╭──

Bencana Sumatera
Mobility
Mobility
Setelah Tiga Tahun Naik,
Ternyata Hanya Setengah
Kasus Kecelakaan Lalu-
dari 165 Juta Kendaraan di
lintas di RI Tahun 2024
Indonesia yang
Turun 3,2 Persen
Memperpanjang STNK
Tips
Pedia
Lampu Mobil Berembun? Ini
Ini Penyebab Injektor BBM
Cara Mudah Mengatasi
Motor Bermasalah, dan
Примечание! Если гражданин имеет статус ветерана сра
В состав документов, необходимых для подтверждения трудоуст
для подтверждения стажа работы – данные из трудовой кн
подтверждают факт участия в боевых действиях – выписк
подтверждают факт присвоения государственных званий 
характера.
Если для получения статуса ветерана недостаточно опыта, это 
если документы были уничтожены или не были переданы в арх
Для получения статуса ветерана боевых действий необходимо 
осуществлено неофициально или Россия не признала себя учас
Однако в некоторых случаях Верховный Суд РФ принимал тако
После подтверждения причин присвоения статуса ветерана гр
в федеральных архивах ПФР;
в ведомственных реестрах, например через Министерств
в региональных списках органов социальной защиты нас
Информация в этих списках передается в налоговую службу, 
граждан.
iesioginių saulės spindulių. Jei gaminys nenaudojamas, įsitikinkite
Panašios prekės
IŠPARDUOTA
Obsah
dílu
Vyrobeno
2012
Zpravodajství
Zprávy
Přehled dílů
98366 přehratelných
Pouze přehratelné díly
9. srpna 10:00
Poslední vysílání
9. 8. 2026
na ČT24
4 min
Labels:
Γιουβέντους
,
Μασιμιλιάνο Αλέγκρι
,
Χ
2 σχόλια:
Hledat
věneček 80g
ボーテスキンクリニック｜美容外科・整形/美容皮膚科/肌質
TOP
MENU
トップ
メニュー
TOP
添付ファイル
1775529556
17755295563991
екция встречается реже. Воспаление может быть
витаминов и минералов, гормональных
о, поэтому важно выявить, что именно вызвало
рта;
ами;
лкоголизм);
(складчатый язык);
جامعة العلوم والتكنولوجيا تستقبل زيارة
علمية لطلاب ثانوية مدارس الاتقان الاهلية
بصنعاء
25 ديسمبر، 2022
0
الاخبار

╰──

## TASK GOAL
Output every line of the data above as a Markdown table with the columns "Row" and "Text", numbering each row and leaving out blank lines.

## SOLUTION TO THIS EXERCISE
| Row | Text |
|---|---|
| 1 | Bencana Sumatera |
| 2 | Mobility |
| 3 | Mobility |
| 4 | Setelah Tiga Tahun Naik, |
| 5 | Ternyata Hanya Setengah |
| 6 | Kasus Kecelakaan Lalu- |
| 7 | dari 165 Juta Kendaraan di |
| 8 | lintas di RI Tahun 2024 |
| 9 | Indonesia yang |
| 10 | Turun 3,2 Persen |
| 11 | Memperpanjang STNK |
| 12 | Tips |
| 13 | Pedia |
| 14 | Lampu Mobil Berembun? Ini |
| 15 | Ini Penyebab Injektor BBM |
| 16 | Cara Mudah Mengatasi |
| 17 | Motor Bermasalah, dan |
| 18 | Примечание! Если гражданин имеет статус ветерана сра |
| 19 | В состав документов, необходимых для подтверждения трудоуст |
| 20 | для подтверждения стажа работы – данные из трудовой кн |
| 21 | подтверждают факт участия в боевых действиях – выписк |
| 22 | подтверждают факт присвоения государственных званий  |
| 23 | характера. |
| 24 | Если для получения статуса ветерана недостаточно опыта, это  |
| 25 | если документы были уничтожены или не были переданы в арх |
| 26 | Для получения статуса ветерана боевых действий необходимо  |
| 27 | осуществлено неофициально или Россия не признала себя учас |
| 28 | Однако в некоторых случаях Верховный Суд РФ принимал тако |
| 29 | После подтверждения причин присвоения статуса ветерана гр |
| 30 | в федеральных архивах ПФР; |
| 31 | в ведомственных реестрах, например через Министерств |
| 32 | в региональных списках органов социальной защиты нас |
| 33 | Информация в этих списках передается в налоговую службу,  |
| 34 | граждан. |
| 35 | iesioginių saulės spindulių. Jei gaminys nenaudojamas, įsitikinkite |
| 36 | Panašios prekės |
| 37 | IŠPARDUOTA |
| 38 | Obsah |
| 39 | dílu |
| 40 | Vyrobeno |
| 41 | 2012 |
| 42 | Zpravodajství |
| 43 | Zprávy |
| 44 | Přehled dílů |
| 45 | 98366 přehratelných |
| 46 | Pouze přehratelné díly |
| 47 | 9. srpna 10:00 |
| 48 | Poslední vysílání |
| 49 | 9. 8. 2026 |
| 50 | na ČT24 |
| 51 | 4 min |
| 52 | Labels: |
| 53 | Γιουβέντους |
| 54 | , |
| 55 | Μασιμιλιάνο Αλέγκρι |
| 56 | , |
| 57 | Χ |
| 58 | 2 σχόλια: |
| 59 | Hledat |
| 60 | věneček 80g |
| 61 | ボーテスキンクリニック｜美容外科・整形/美容皮膚科/肌質 |
| 62 | TOP |
| 63 | MENU |
| 64 | トップ |
| 65 | メニュー |
| 66 | TOP |
| 67 | 添付ファイル |
| 68 | 1775529556 |
| 69 | 17755295563991 |
| 70 | екция встречается реже. Воспаление может быть |
| 71 | витаминов и минералов, гормональных |
| 72 | о, поэтому важно выявить, что именно вызвало |
| 73 | рта; |
| 74 | ами; |
| 75 | лкоголизм); |
| 76 | (складчатый язык); |
| 77 | جامعة العلوم والتكنولوجيا تستقبل زيارة |
| 78 | علمية لطلاب ثانوية مدارس الاتقان الاهلية |
| 79 | بصنعاء |
| 80 | 25 ديسمبر، 2022 |
| 81 | 0 |
| 82 | الاخبار |